▸ **Source material**
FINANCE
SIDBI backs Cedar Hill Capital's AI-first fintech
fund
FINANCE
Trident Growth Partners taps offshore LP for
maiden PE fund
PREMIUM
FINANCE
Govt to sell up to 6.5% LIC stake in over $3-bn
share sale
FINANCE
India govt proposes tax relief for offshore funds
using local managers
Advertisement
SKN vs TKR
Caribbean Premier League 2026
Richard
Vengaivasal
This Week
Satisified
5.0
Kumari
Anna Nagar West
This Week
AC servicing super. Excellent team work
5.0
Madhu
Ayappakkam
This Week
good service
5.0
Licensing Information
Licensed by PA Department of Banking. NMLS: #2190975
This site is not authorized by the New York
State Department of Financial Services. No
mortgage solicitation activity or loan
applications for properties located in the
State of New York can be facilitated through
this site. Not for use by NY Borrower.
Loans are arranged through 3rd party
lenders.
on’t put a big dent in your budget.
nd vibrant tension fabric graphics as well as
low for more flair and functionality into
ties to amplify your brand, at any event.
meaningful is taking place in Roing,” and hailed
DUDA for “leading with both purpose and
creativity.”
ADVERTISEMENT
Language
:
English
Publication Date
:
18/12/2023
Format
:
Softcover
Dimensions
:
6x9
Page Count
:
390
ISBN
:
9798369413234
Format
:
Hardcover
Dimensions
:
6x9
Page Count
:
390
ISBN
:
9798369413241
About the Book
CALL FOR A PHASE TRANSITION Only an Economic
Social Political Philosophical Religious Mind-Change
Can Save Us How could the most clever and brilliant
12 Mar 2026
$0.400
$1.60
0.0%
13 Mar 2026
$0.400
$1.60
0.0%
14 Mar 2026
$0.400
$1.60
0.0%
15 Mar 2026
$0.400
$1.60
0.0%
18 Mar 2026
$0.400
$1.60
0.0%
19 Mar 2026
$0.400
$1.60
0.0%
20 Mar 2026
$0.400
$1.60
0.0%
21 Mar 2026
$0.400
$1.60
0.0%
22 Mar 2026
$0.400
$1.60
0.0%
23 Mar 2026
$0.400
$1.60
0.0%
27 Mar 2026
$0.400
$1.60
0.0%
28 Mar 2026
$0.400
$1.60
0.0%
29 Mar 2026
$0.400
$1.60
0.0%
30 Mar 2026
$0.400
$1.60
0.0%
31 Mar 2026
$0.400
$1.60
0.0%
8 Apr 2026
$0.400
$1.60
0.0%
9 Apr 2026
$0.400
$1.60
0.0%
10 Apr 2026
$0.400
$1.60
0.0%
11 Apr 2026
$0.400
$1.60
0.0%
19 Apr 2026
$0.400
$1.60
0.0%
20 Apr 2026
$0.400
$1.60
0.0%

▸ **Exercise goal**
Tally the lines in the records above that contain the string "your", treating uppercase and lowercase as different. Reply with the number alone.

▸ **Result of this task**
2